You asked me do I want to be? Well, that's a pretty complex thing. I suppose our existence isn't something we've any option about. I mean we are therefore we are, aren't we. Me, I believe God's an atheist – I don't think He believes we exist or else he'd care – not just leave us all to it eh? I reckon He created the world and everything, then buggered off somewhere nicer. I bet Earth wasn't his final creation, just an experiment along the way, like a pottery maker. Then there's the other . . . what? You asked me do I want tea?

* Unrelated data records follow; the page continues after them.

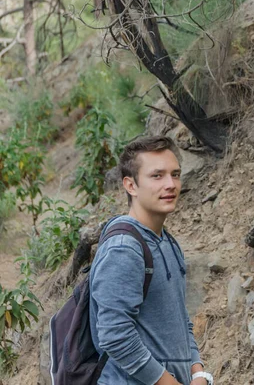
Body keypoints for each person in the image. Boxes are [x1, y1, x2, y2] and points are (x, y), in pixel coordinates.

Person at [89, 136, 212, 385]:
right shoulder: (123, 249)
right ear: (130, 185)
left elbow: (180, 319)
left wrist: (197, 371)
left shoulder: (166, 241)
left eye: (175, 174)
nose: (170, 184)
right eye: (157, 176)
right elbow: (115, 335)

‘Iceberg dead ahead!' ‘What the hell do you mean "iceberg dead ahead"? We're flying at thirty thousand feet!' ‘Stop all engines! Man the life rafts!' ‘We're in a bloody airplane!' ‘We're taking on water! All hands to the bilge pumps!' ‘ There aren't any bilge pumps. Are you sure you passed your pilot fitness test this year?' ‘What's that you say? I can smell mutiny! Mutiny!' ‘You need to lie down, think of the passengers for God's sake!' ‘I'll hang every mutinous sea dog on this ship from the yard arm!' ‘Wait a second – your right! There is an iceberg!'
I could hardly believe my eyes when I first saw my blind date. Clumps of hair were missing, her clothes were dirty and torn and smelt of cat's piss. The slogan on her ragged T-shirt read: ‘Cock-sucking bitch!' Instead of a skirt, what appeared to be a yellow-stained towel clung loosely around her waist and hips. On her size ten feet she wore a high-heel shoe and a thick-soled leather boot. Her eye make-up was splotched and running. When she smiled she revealed crooked blackened teeth. She was the most beautiful girl I'd ever dated.
He had reached the end now. His whole life lay shattered and broken before him. Everything he'd worked for, ruined. All his hopes, his plans, destroyed forever, it had all been for nothing. It was their fault! He had given them everything they could have ever dreamed of, and how was he re-paid? With betrayal, plots, lies and deceit! Such ingratitude! But the real pain was in the realisation that he'd come so incredibly close to achieving his dream, his destiny. With tears of immense sadness, Adolph Hitler placed the gun barrel to his right temple, and pulled the trigger.